R.W. Moriarty Science Seminar Presents: Promoting Indigenous Participation in Environmental Governance
Speaker: Ryan E. Emanuel
Indigenous peoples often face barriers to participation in decision-making about their contemporary and ancestral territories. In the United States, the extent to which Indigenous voices are heard, let alone incorporated into decision-making, depends heavily on whether or not Native nations are recognized by the federal government. In eastern North Carolina, several non-federally recognized Native American tribes continue to occupy their ancestral territories near rivers, floodplains, pocosins (a regionally unique non-riparian wetland), and in interstitial uplands.
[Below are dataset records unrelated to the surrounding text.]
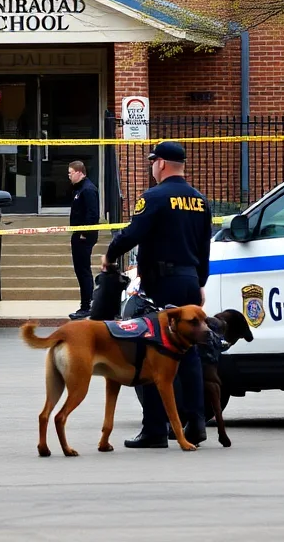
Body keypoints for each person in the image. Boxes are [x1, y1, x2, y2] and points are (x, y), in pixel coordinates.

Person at [102, 140, 212, 448]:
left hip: (161, 284)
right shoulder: (200, 201)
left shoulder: (154, 197)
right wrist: (199, 281)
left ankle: (154, 427)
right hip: (190, 281)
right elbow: (205, 248)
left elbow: (133, 233)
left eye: (153, 162)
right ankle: (196, 421)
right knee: (188, 352)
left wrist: (110, 254)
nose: (152, 167)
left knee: (149, 348)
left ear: (161, 164)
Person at [67, 160, 100, 320]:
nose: (69, 176)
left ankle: (86, 306)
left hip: (84, 237)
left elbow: (93, 214)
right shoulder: (79, 189)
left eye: (70, 172)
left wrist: (84, 233)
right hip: (77, 234)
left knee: (83, 270)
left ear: (80, 172)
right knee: (80, 270)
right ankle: (85, 304)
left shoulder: (88, 189)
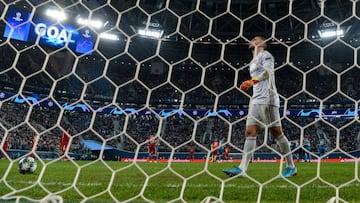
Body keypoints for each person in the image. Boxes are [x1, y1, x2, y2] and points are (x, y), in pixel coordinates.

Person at [223, 36, 297, 178]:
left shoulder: (266, 55)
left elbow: (268, 72)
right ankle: (242, 169)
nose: (252, 40)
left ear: (263, 43)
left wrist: (252, 81)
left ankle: (291, 166)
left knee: (276, 132)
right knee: (250, 132)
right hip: (256, 100)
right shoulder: (252, 62)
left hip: (267, 98)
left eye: (255, 39)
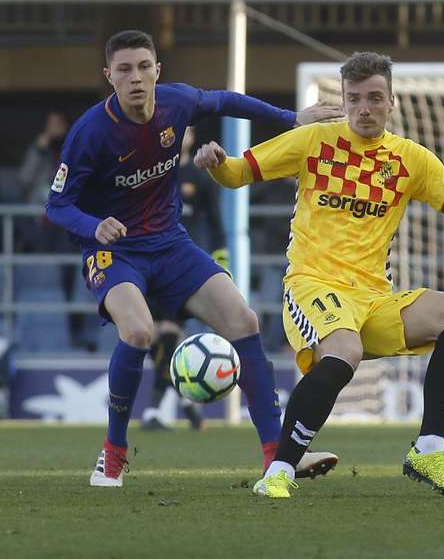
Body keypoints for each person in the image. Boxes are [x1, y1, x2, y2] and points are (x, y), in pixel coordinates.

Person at [45, 30, 342, 487]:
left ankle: (277, 457)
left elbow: (223, 100)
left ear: (157, 71)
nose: (136, 78)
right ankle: (114, 451)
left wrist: (292, 117)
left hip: (169, 243)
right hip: (114, 250)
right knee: (140, 331)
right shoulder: (91, 132)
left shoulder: (177, 102)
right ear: (110, 77)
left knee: (243, 320)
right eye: (124, 70)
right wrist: (94, 226)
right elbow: (57, 205)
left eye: (144, 67)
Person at [195, 51, 444, 499]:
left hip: (373, 297)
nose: (364, 108)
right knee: (344, 351)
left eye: (375, 98)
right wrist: (216, 161)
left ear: (391, 101)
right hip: (313, 284)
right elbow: (237, 174)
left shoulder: (411, 159)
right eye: (355, 99)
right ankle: (279, 470)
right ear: (345, 100)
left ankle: (429, 450)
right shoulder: (313, 140)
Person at [141, 128, 223, 432]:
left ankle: (153, 411)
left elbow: (215, 222)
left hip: (183, 264)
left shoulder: (199, 175)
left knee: (168, 332)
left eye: (187, 128)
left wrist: (220, 261)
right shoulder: (151, 171)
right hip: (149, 261)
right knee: (157, 338)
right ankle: (186, 400)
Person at [18, 111, 69, 204]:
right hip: (39, 209)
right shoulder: (38, 149)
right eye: (52, 124)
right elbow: (25, 179)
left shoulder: (72, 149)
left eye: (58, 124)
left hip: (65, 205)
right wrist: (39, 151)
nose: (55, 128)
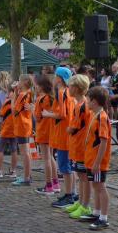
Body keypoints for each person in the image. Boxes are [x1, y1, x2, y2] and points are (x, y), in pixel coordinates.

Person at [82, 86, 113, 230]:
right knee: (95, 185)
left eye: (88, 100)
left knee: (100, 186)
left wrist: (97, 163)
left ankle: (104, 218)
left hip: (97, 161)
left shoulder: (102, 117)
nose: (86, 102)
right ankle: (97, 212)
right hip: (91, 159)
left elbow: (104, 141)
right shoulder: (95, 114)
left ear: (94, 101)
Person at [46, 67, 76, 208]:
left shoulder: (61, 92)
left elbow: (62, 114)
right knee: (68, 166)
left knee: (64, 166)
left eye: (55, 76)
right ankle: (72, 193)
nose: (53, 78)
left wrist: (48, 114)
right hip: (67, 133)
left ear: (59, 78)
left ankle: (69, 196)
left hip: (63, 134)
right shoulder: (69, 92)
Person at [64, 75, 93, 219]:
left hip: (81, 146)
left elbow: (74, 127)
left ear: (76, 88)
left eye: (70, 86)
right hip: (78, 145)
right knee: (80, 176)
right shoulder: (81, 104)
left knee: (84, 177)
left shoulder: (81, 106)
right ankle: (81, 202)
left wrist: (69, 129)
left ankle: (85, 206)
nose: (68, 88)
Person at [33, 75, 59, 195]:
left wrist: (32, 109)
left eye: (36, 85)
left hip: (43, 131)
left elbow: (37, 117)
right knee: (51, 157)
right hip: (51, 131)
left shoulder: (40, 99)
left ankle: (48, 186)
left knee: (46, 159)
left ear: (41, 86)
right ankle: (56, 183)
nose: (35, 87)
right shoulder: (51, 97)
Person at [11, 75, 34, 186]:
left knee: (25, 153)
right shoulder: (28, 93)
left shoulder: (22, 94)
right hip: (25, 124)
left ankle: (26, 177)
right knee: (27, 152)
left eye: (19, 80)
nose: (17, 82)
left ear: (25, 82)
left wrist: (13, 96)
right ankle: (28, 174)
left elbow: (14, 110)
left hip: (22, 125)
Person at [0, 84, 18, 178]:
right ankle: (13, 171)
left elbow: (1, 116)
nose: (6, 94)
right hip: (15, 128)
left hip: (6, 128)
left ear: (12, 93)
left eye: (8, 92)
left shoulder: (7, 102)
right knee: (14, 148)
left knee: (0, 148)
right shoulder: (18, 102)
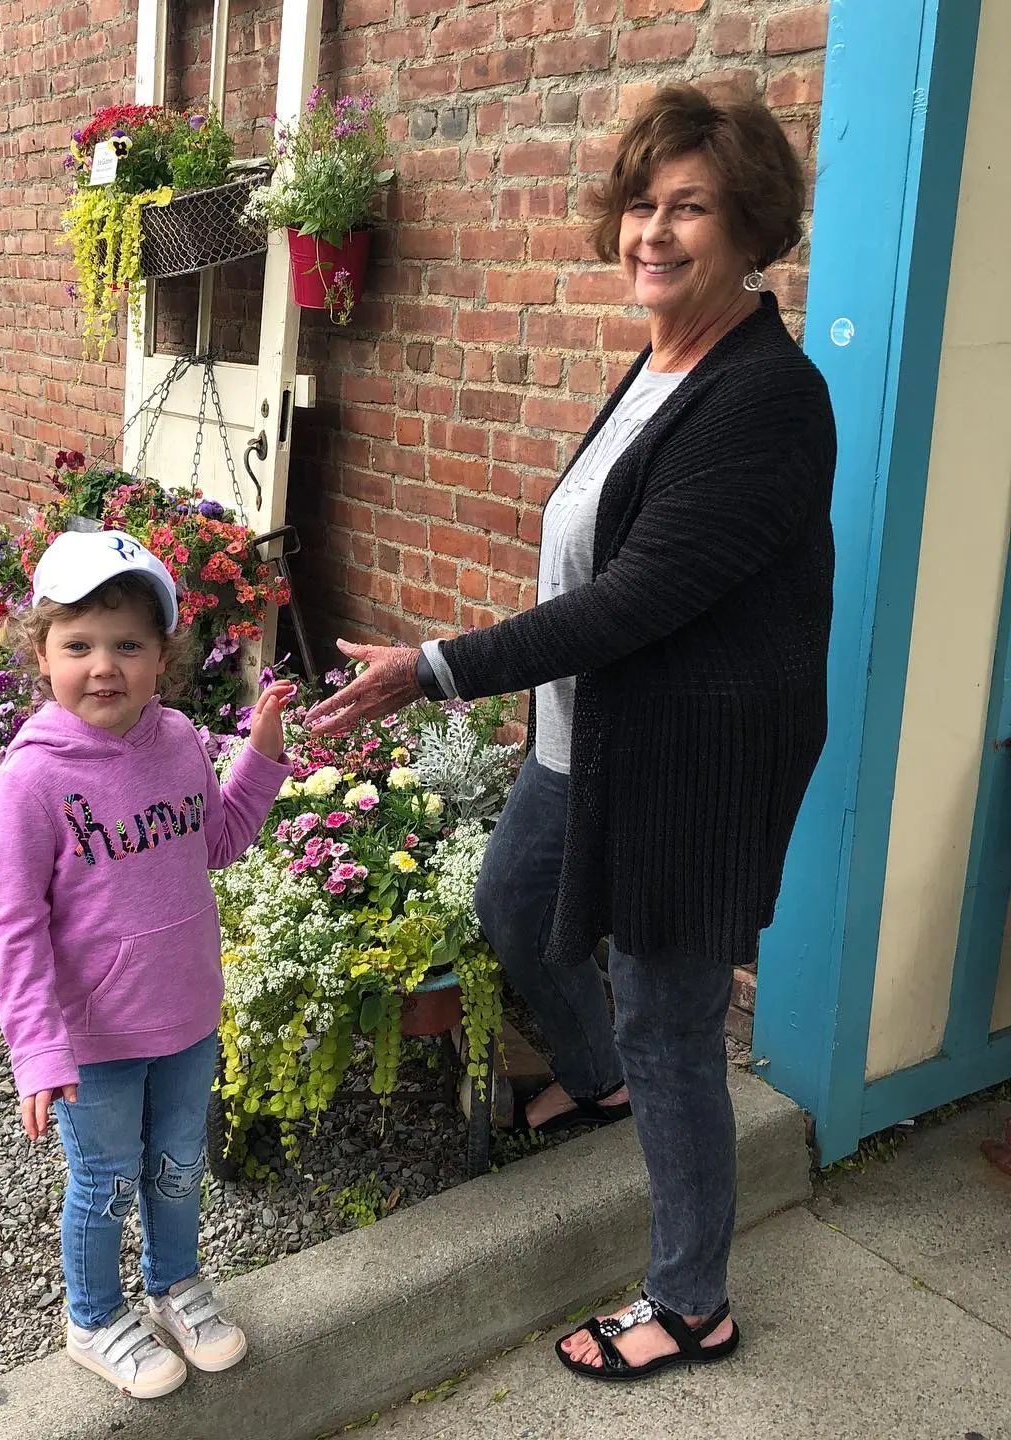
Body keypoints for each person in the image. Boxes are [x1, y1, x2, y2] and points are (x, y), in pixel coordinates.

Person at [306, 84, 835, 1382]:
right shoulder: (664, 360)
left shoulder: (767, 395)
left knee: (672, 1024)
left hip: (687, 773)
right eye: (644, 203)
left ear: (749, 226)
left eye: (691, 206)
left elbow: (634, 601)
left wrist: (433, 668)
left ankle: (690, 1298)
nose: (655, 231)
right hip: (584, 744)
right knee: (511, 902)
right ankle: (595, 1083)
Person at [0, 528, 293, 1399]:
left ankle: (174, 1285)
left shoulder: (180, 741)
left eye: (128, 644)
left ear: (165, 656)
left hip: (186, 1014)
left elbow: (218, 842)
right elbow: (15, 930)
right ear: (40, 653)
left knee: (178, 1164)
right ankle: (92, 1316)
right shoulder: (30, 783)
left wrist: (261, 755)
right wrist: (38, 1053)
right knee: (106, 1182)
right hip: (96, 1041)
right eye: (78, 645)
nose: (104, 666)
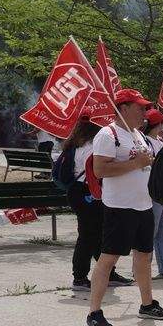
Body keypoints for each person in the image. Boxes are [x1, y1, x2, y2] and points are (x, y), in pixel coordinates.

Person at [84, 88, 163, 326]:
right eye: (140, 107)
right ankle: (94, 312)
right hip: (119, 207)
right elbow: (100, 170)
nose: (145, 112)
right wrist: (136, 164)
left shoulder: (137, 135)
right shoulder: (107, 135)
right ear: (123, 109)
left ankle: (147, 303)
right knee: (108, 259)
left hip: (143, 204)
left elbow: (143, 164)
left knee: (144, 255)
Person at [56, 116, 132, 293]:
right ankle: (80, 277)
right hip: (87, 192)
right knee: (89, 235)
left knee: (97, 233)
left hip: (80, 191)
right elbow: (100, 170)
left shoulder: (75, 144)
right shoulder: (92, 146)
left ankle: (107, 272)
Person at [143, 109, 163, 278]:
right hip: (152, 191)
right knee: (152, 230)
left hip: (161, 191)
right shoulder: (144, 142)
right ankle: (143, 267)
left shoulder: (160, 141)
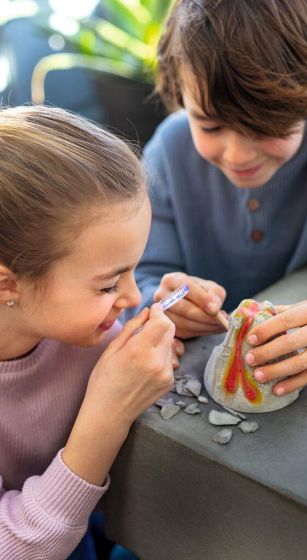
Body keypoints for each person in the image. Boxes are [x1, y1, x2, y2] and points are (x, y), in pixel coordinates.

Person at [130, 0, 307, 397]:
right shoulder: (169, 152)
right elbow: (137, 276)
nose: (238, 155)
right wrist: (160, 304)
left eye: (264, 127)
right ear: (181, 95)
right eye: (211, 124)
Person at [0, 105, 176, 559]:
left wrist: (175, 340)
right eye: (108, 283)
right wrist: (108, 413)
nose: (134, 297)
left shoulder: (82, 329)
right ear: (7, 283)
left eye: (135, 270)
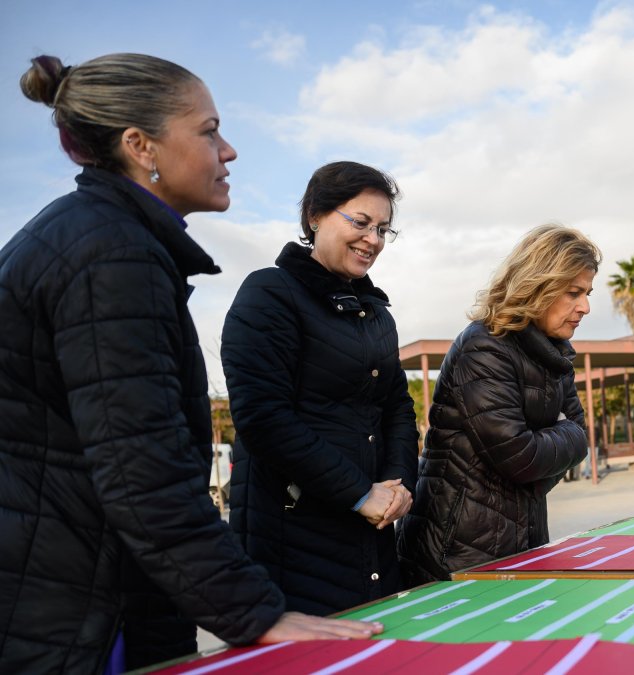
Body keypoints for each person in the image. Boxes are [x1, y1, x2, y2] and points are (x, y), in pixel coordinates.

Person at [0, 54, 381, 673]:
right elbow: (140, 470)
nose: (228, 151)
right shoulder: (112, 253)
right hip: (70, 602)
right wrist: (253, 611)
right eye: (208, 131)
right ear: (140, 145)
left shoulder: (98, 235)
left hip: (81, 582)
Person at [221, 161, 419, 616]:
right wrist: (358, 493)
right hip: (293, 541)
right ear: (315, 216)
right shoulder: (269, 294)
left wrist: (397, 487)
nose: (373, 239)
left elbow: (397, 410)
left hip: (373, 534)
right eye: (360, 222)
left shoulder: (376, 314)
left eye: (384, 229)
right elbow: (263, 418)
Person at [397, 224, 597, 585]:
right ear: (538, 285)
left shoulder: (555, 353)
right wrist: (558, 439)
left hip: (522, 539)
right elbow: (521, 457)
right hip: (456, 549)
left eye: (587, 293)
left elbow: (579, 438)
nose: (585, 306)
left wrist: (551, 447)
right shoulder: (484, 346)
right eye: (573, 292)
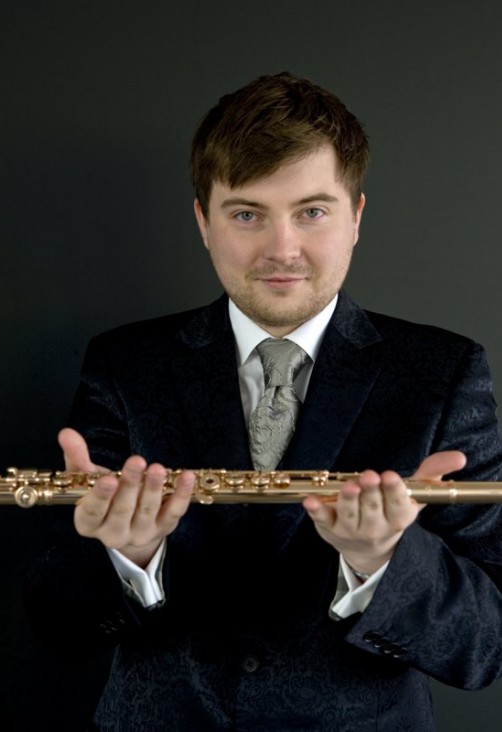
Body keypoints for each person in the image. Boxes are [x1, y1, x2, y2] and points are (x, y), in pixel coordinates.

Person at [25, 72, 502, 732]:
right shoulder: (126, 363)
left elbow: (488, 647)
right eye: (247, 214)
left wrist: (385, 563)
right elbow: (58, 621)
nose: (282, 250)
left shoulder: (442, 371)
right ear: (203, 221)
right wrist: (123, 560)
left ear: (356, 217)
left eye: (312, 212)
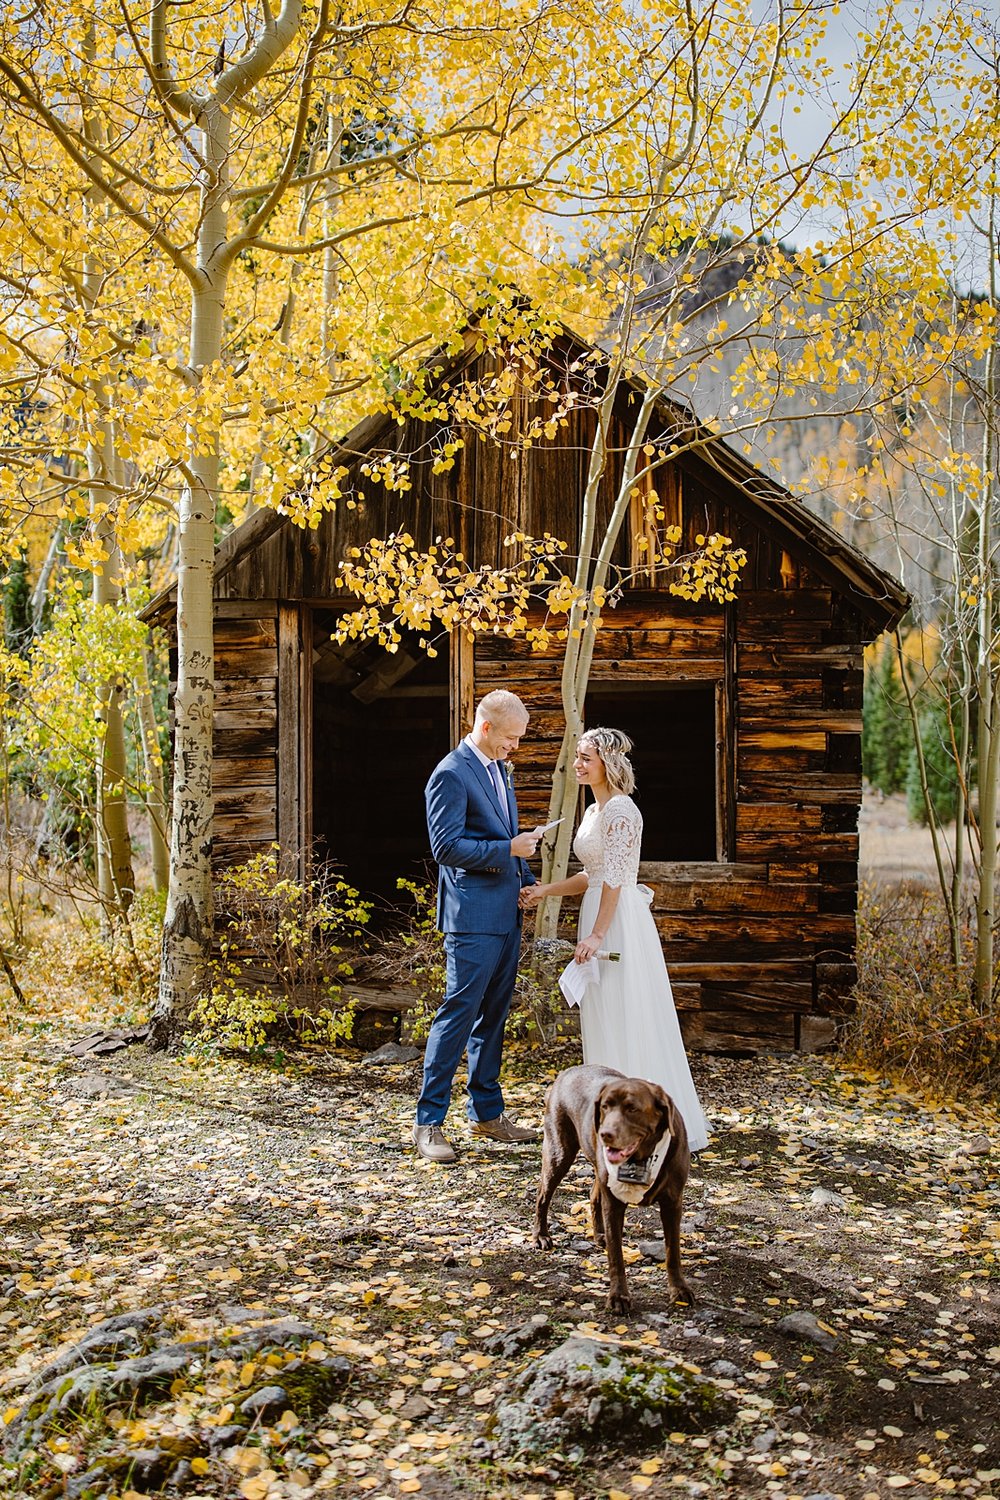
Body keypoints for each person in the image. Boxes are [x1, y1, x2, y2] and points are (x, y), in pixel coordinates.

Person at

Historically, these tribes were rarely involved in environmental affairs. The situation changed in 2017, when plans to construct the Atlantic Coast Pipeline prompted eastern North Carolina tribes to demand formal involvement in environmental decision-making. Their actions, along with responses by governments and corporations, expose barriers to participation in environmental governance faced by Indigenous peoples throughout the United States, but especially barriers faced by non-federally recognized tribes. The pipeline was cancelled in 2020, but lessons remain. I tell the story of the pipeline and its lessons through my lens as an environmental scientist who belongs to one of the affected tribes (Lumbee). I discuss Lumbee connections to land and water, how these connections are (or are not) reflected in environmental decision-making, and lessons for the future.